TÂCHES À RÉALISER:
1 - Répondez à ces questions sur l'extrait :
(a) Pour quelle date la naissance était-elle prévue ?
(b) Qui est Brigitte ?
(c) Qu'est-ce que Brigitte proposa lors du rendez-vous du 15 ?
2 - Reproduisez le passage de l'extrait qui commence aux mots « L’émotion me vient » et s'arrête après les mots « trop à venir! ».
3 - Dans le message d'adieu de l'extrait, relevez toutes les phrases qui commencent par le mot « Je » écrit en entier.

EXTRAIT CHOISI:
◆ ◆ ◆ ◆ ◆ ◆ ◆

Ta naissance était prévue pour le 15 avril 2015.
Je t’avais parlé dans mon ventre : “Mon bébé, tu peux venir quand tu veux, je suis prête, ton moment sera le mien. Si tu veux rester encore un peu, tu peux profiter, j’aime tellement te sentir au creux de moi…”
Et puis je t’avais déjà fait mes adieux : “Mon bébé, mon amour, merci pour ces neuf merveilleux moi avec toi! Cela a été un réel bonheur. Je suis triste que ça finisse déjà, mais si heureuse de te serrer bientôt dans mes bras. Je serai là pour toi. Je t’aime si fort. J’ai confiance en toi, en mon corps, tout se passera bien, j’en suis persuadée. Nous y arriverons ensemble. Je t’attends.”
L’émotion me vient encore en écrivant ces lignes… J’ai tellement aimé “être deux” avec toi, je savais que cela allait me manquer jusqu’à la fin de mes jours.

J’avais rendez-vous chez Brigitte (la sage-femme libérale qui me suivait) le 15, elle me proposa un peu d’acupuncture… oh là là, moi et les aiguilles, ça a toujours fait deux! Mais bon, c’était pour la bonne cause! Je ne tenais pas à être déclenchée artificiellement avec des hormones de synthèse si tu tardais trop à venir!
Pas question que l’on te vole ta première grande décision: le jour que tu auras décidé pour venir à ma rencontre.

◆ ◆ ◆ ◆ ◆ ◆ ◆

LIGNES FOURNIES:
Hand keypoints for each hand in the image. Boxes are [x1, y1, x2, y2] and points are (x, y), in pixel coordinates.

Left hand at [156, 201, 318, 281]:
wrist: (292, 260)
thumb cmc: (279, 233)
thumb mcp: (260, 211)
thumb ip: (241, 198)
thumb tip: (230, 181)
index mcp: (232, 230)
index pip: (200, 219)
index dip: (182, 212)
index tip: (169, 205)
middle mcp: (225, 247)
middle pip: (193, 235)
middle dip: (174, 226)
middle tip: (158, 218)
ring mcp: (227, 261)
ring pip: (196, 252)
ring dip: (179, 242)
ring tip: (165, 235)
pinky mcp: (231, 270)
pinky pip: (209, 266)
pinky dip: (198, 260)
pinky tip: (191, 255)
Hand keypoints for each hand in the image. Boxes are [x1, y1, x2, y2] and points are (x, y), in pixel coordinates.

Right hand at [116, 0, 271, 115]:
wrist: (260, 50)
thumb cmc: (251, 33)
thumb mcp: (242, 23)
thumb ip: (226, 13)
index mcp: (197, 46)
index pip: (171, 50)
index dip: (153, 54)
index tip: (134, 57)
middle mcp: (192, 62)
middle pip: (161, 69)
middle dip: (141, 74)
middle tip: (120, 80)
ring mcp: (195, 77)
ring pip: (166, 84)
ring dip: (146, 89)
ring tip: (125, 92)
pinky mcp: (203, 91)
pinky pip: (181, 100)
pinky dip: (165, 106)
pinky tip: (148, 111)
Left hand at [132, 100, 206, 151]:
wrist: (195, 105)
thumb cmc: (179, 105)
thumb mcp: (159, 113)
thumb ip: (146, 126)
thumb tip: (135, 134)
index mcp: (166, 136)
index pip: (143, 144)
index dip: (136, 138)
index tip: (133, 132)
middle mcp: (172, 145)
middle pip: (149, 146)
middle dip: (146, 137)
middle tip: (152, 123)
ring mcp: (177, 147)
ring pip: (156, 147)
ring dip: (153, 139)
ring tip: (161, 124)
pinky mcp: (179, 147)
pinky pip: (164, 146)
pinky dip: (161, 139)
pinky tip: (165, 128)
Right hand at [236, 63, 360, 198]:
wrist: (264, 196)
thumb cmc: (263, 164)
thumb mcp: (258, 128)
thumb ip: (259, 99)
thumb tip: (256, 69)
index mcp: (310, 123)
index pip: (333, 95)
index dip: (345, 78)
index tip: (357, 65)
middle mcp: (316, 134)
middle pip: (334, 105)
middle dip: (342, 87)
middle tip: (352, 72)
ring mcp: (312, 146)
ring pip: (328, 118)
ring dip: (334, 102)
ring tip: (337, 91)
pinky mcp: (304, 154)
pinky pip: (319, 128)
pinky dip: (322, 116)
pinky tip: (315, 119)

◆ ◆ ◆ ◆ ◆ ◆ ◆

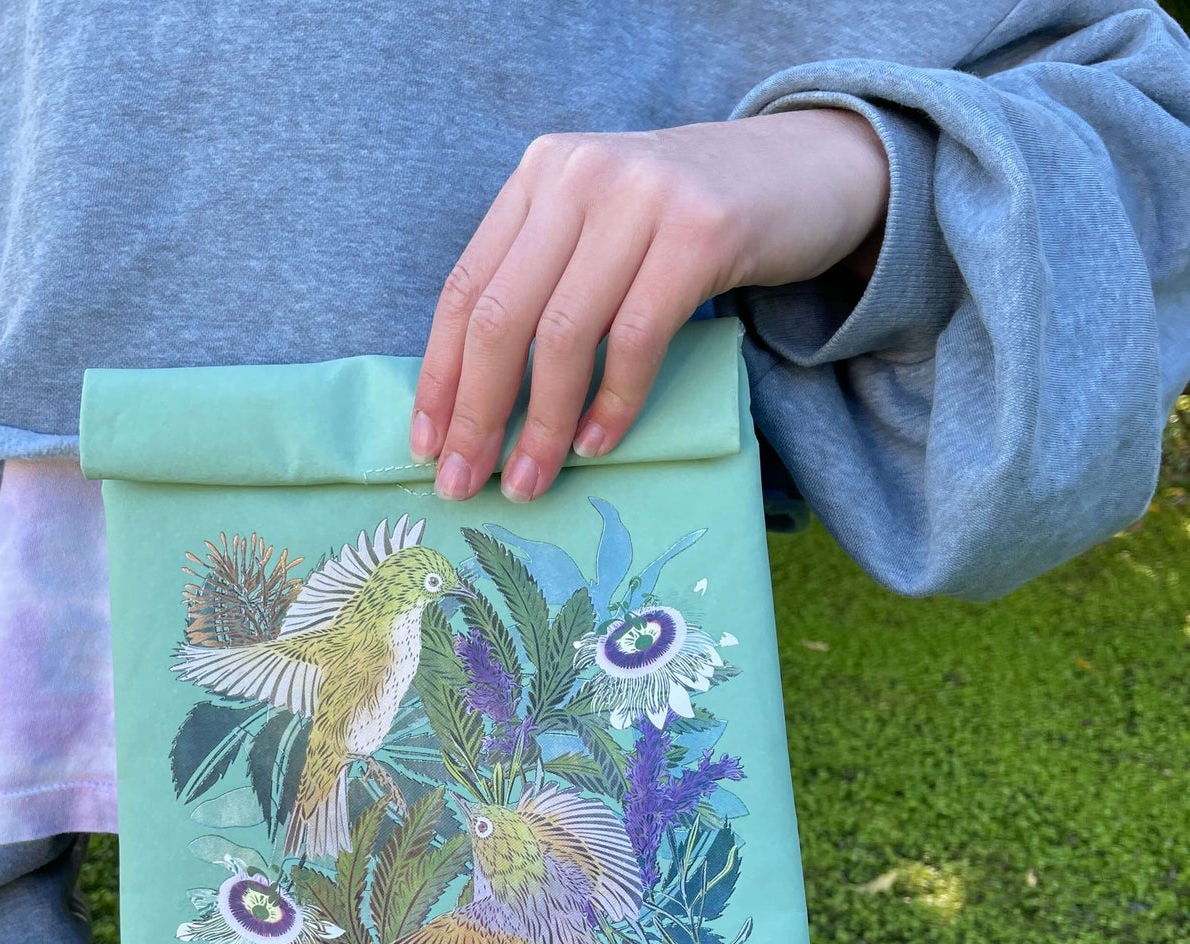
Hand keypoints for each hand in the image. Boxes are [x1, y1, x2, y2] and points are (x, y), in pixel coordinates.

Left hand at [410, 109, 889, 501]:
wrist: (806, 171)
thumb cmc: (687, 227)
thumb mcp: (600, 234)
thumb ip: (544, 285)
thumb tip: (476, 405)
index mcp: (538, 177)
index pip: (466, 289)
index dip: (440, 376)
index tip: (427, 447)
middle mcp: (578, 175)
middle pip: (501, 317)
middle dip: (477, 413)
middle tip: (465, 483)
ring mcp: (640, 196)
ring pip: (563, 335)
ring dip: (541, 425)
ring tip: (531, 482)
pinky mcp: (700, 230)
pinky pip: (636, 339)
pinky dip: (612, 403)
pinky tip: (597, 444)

◆ ◆ ◆ ◆ ◆ ◆ ◆

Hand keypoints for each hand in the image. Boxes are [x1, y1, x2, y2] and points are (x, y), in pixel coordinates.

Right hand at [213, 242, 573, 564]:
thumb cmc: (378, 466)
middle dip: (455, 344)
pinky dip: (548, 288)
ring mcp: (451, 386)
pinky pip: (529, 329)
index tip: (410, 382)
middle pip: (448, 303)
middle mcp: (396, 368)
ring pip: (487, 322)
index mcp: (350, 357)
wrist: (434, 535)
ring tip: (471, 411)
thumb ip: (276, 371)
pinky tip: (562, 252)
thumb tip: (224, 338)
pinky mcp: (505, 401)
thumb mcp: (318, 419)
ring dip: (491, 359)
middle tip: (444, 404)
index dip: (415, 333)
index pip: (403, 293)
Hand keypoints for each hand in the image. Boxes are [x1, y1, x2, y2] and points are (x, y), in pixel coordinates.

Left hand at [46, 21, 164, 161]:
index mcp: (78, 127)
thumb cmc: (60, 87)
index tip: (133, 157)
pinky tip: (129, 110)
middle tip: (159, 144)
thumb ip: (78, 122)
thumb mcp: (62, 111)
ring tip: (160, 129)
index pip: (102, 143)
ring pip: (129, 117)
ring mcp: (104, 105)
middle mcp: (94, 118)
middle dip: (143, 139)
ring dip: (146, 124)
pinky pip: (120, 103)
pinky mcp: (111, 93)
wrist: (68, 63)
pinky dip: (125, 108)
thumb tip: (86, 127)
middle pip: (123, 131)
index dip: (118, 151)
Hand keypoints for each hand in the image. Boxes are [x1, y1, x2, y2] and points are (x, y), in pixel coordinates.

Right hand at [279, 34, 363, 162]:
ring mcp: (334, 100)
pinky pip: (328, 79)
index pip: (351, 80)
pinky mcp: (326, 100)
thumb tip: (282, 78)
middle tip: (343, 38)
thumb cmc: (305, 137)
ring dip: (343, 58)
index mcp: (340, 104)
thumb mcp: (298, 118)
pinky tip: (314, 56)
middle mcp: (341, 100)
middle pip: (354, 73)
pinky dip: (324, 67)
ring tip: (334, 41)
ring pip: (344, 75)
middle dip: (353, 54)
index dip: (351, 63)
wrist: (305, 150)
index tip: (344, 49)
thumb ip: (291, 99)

◆ ◆ ◆ ◆ ◆ ◆ ◆

RÉPONSES PAR TÂCHE:
1 -
(a) Le 15 avril 2015.
(b) La sage-femme libérale qui assurait le suivi.
(c) Un peu d'acupuncture.

2 -
L’émotion me vient encore en écrivant ces lignes… J’ai tellement aimé “être deux” avec toi, je savais que cela allait me manquer jusqu’à la fin de mes jours.

J’avais rendez-vous chez Brigitte (la sage-femme libérale qui me suivait) le 15, elle me proposa un peu d’acupuncture… oh là là, moi et les aiguilles, ça a toujours fait deux! Mais bon, c’était pour la bonne cause! Je ne tenais pas à être déclenchée artificiellement avec des hormones de synthèse si tu tardais trop à venir!

3 -
Je suis triste que ça finisse déjà, mais si heureuse de te serrer bientôt dans mes bras.
Je serai là pour toi.
Je t'aime si fort.
Je t'attends.